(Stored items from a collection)
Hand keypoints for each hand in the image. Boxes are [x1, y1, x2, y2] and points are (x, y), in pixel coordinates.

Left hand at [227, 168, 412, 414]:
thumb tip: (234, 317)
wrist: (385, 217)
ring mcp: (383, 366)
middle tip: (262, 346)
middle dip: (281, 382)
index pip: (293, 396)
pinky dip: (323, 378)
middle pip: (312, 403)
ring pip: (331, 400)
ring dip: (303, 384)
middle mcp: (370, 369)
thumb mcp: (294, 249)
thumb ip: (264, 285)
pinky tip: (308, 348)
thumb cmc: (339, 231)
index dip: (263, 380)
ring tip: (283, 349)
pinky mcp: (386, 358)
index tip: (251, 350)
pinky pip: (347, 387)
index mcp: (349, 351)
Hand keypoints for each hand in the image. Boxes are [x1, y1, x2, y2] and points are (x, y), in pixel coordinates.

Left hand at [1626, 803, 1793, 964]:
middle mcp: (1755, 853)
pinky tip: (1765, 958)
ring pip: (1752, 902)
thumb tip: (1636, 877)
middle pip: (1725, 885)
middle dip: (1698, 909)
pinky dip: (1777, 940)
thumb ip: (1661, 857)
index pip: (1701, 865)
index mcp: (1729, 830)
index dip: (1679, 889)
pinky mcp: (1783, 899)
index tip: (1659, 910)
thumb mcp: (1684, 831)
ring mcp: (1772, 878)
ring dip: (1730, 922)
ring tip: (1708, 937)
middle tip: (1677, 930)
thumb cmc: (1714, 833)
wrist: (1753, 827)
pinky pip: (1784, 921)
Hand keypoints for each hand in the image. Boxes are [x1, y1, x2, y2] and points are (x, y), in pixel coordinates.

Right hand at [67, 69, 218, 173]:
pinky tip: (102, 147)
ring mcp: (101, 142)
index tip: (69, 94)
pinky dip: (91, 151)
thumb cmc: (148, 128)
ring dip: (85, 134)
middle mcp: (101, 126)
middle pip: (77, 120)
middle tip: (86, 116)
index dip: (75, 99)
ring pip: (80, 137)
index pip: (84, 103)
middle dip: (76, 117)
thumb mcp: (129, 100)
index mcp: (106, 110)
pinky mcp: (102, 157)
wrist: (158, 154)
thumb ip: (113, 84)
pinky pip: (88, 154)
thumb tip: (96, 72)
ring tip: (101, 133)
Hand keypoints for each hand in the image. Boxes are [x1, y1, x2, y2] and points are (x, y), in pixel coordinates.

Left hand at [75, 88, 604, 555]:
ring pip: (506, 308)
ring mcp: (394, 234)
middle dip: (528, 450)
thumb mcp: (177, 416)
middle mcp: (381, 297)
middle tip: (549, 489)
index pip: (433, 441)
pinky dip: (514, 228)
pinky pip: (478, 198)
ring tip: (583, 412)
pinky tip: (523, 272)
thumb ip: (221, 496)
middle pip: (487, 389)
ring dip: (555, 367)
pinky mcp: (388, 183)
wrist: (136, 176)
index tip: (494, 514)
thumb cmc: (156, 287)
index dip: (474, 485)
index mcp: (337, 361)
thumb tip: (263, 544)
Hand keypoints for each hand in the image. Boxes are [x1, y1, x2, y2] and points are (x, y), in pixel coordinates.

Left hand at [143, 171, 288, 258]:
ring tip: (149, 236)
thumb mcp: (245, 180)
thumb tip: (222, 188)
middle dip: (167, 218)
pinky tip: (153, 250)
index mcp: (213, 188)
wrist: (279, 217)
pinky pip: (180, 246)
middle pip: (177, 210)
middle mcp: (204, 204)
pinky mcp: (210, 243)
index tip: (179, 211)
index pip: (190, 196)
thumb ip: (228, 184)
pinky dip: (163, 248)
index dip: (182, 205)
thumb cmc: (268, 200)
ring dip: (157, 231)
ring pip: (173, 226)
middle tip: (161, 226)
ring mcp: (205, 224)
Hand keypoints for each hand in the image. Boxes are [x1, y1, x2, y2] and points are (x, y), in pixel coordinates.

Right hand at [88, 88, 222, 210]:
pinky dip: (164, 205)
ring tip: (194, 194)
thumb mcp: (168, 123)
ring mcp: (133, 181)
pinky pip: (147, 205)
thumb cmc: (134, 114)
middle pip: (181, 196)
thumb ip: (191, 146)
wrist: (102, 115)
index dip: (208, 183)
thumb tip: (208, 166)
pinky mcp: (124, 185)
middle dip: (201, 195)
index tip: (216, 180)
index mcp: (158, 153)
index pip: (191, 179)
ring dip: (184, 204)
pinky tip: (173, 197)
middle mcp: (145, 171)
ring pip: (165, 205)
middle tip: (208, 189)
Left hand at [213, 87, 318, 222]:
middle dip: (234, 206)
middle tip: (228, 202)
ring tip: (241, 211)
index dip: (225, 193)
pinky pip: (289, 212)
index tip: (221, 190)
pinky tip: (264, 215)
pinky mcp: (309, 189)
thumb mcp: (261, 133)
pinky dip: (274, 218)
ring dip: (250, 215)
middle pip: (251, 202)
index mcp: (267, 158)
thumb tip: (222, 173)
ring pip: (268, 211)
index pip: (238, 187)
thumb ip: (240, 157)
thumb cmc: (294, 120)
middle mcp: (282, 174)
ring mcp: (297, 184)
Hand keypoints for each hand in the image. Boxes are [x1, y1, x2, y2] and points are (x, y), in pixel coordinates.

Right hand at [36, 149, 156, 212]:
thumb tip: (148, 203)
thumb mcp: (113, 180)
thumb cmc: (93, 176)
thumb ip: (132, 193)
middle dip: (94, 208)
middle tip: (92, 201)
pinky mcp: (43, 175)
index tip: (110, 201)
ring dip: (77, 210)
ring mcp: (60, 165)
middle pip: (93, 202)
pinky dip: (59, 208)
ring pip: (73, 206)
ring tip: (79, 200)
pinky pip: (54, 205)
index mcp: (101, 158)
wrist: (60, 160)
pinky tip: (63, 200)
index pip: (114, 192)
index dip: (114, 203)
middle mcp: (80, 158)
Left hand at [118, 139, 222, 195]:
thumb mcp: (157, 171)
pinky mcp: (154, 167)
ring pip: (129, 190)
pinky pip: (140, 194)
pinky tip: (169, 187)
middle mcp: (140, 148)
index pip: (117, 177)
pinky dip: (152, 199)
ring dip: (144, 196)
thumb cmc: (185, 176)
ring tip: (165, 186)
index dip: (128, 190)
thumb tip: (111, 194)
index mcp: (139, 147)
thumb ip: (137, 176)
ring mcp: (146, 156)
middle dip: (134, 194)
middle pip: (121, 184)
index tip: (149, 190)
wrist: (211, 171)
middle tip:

:: The problem ::
Every line of data must be returned unchanged.

:: Task response ::
Hand keypoints for each hand in the image. Boxes are [x1, y1, x2, y2] and points are (x, y), in pixel coordinates.

Left hand at [227, 168, 412, 414]:
thumb tip: (234, 317)
wrist: (385, 217)
ring mcp: (383, 366)
middle tip: (262, 346)
middle dip: (281, 382)
index pip: (293, 396)
pinky dip: (323, 378)
middle pip: (312, 403)
ring pip: (331, 400)
ring dip: (303, 384)
middle mcp: (370, 369)
thumb mcp: (294, 249)
thumb ip: (264, 285)
pinky tip: (308, 348)
thumb cmc: (339, 231)
index dip: (263, 380)
ring tip: (283, 349)
pinky mcp: (386, 358)
index tip: (251, 350)
pinky pip: (347, 387)
index mcp: (349, 351)
Hand keypoints for each hand in the image. Boxes are [x1, y1, x2, y2] and points are (x, y), in pixel coordinates.

Left hand at [1626, 803, 1793, 964]:
middle mcp: (1755, 853)
pinky tip: (1765, 958)
ring pip: (1752, 902)
thumb tip: (1636, 877)
middle pip: (1725, 885)
middle dip: (1698, 909)
pinky dip: (1777, 940)
thumb ip: (1661, 857)
index pip: (1701, 865)
index mcp: (1729, 830)
index dip: (1679, 889)
pinky mcp: (1783, 899)
index tip: (1659, 910)
thumb mcp: (1684, 831)
ring mcp: (1772, 878)
ring dip: (1730, 922)
ring tip: (1708, 937)
middle tip: (1677, 930)
thumb cmc: (1714, 833)
wrist: (1753, 827)
pinky pip: (1784, 921)
Hand keypoints for each hand in the image. Boxes are [x1, y1, x2, y2] and points are (x, y), in pixel coordinates.

Right hand at [67, 69, 218, 173]:
pinky tip: (102, 147)
ring mcp: (101, 142)
index tip: (69, 94)
pinky dip: (91, 151)
thumb cmc: (148, 128)
ring dip: (85, 134)
middle mcp: (101, 126)
middle pip: (77, 120)
middle tip: (86, 116)
index dip: (75, 99)
ring pip: (80, 137)
index pip: (84, 103)
middle dip: (76, 117)
thumb mcp: (129, 100)
index mcp: (106, 110)
pinky mcp: (102, 157)
wrist: (158, 154)
thumb ip: (113, 84)
pinky pip: (88, 154)
thumb tip: (96, 72)
ring tip: (101, 133)
Hand keypoints for each hand in the image. Boxes are [x1, y1, x2, y2] and points are (x, y), in pixel coordinates.

Left hand at [75, 88, 604, 555]:
ring pip: (506, 308)
ring mcp: (394, 234)
middle dip: (528, 450)
thumb mcp: (177, 416)
middle mcp: (381, 297)
middle tip: (549, 489)
index pip: (433, 441)
pinky dip: (514, 228)
pinky pip: (478, 198)
ring tip: (583, 412)
pinky tip: (523, 272)
thumb ip: (221, 496)
middle pip: (487, 389)
ring dip: (555, 367)
pinky mcp: (388, 183)
wrist: (136, 176)
index tip: (494, 514)
thumb cmc: (156, 287)
index dip: (474, 485)
index mcp: (337, 361)
thumb tip: (263, 544)
Hand keypoints for each hand in the image. Boxes are [x1, y1, x2, y2] and points are (x, y), in pixel coordinates.

Left hand at [143, 171, 288, 258]:
ring tip: (149, 236)
thumb mcp: (245, 180)
thumb tip: (222, 188)
middle dip: (167, 218)
pinky tip: (153, 250)
index mcp: (213, 188)
wrist: (279, 217)
pinky pip: (180, 246)
middle pip: (177, 210)
middle mcp: (204, 204)
pinky mcp: (210, 243)
index tip: (179, 211)
index pip: (190, 196)
thumb ip: (228, 184)
pinky dip: (163, 248)
index dip: (182, 205)
thumb cmc: (268, 200)
ring dip: (157, 231)
ring pip: (173, 226)
middle tip: (161, 226)
ring mcp: (205, 224)
Hand keypoints for each hand in the image. Boxes are [x1, y1, x2, y2] and points are (x, y), in pixel coordinates.

Right hand at [88, 88, 222, 210]:
pinky dip: (164, 205)
ring tip: (194, 194)
thumb mcp: (168, 123)
ring mcp: (133, 181)
pinky pip: (147, 205)
thumb cmc: (134, 114)
middle pip: (181, 196)
thumb ip: (191, 146)
wrist: (102, 115)
index dip: (208, 183)
thumb tip: (208, 166)
pinky mcp: (124, 185)
middle dip: (201, 195)
index tip: (216, 180)
index mcp: (158, 153)
index pip: (191, 179)
ring dip: (184, 204)
pinky tip: (173, 197)
middle mcp: (145, 171)
ring pip: (165, 205)
middle tip: (208, 189)
Left hand at [213, 87, 318, 222]:
middle dip: (234, 206)
middle tip: (228, 202)
ring tip: (241, 211)
index dip: (225, 193)
pinky pip: (289, 212)
index tip: (221, 190)
pinky tip: (264, 215)
pinky mcp: (309, 189)
thumb mcp: (261, 133)
pinky dip: (274, 218)
ring dip: (250, 215)
middle pip: (251, 202)
index mcp: (267, 158)
thumb tip: (222, 173)
ring pip: (268, 211)
index pip: (238, 187)
thumb ip: (240, 157)
thumb cmc: (294, 120)
middle mcp: (282, 174)
ring mcp: (297, 184)
Hand keypoints for each hand in the image. Boxes are [x1, y1, x2, y2] and points are (x, y), in pixel coordinates.

Right hand at [36, 149, 156, 212]:
thumb tip: (148, 203)
thumb mcp: (113, 180)
thumb cmc: (93, 176)
thumb ip: (132, 193)
middle dip: (94, 208)
middle tip: (92, 201)
pinky mcp: (43, 175)
index tip: (110, 201)
ring dip: (77, 210)
ring mcp: (60, 165)
middle pip: (93, 202)
pinky dip: (59, 208)
ring pip: (73, 206)
ring tip: (79, 200)
pinky pip: (54, 205)
index mcp: (101, 158)
wrist: (60, 160)
pinky tip: (63, 200)
index pip: (114, 192)
index dip: (114, 203)
middle mcp: (80, 158)
Left hand at [118, 139, 222, 195]:
thumb mcp: (157, 171)
pinky mcp: (154, 167)
ring pip: (129, 190)
pinky pip: (140, 194)
pinky tip: (169, 187)
middle mcp: (140, 148)
index pip: (117, 177)
pinky dip: (152, 199)
ring dip: (144, 196)
thumb cmc: (185, 176)
ring tip: (165, 186)
index dip: (128, 190)
thumb tip: (111, 194)
index mcp: (139, 147)
thumb ip: (137, 176)
ring mcp: (146, 156)
middle dip: (134, 194)
middle pip: (121, 184)
index tip: (149, 190)
wrist: (211, 171)
middle tip:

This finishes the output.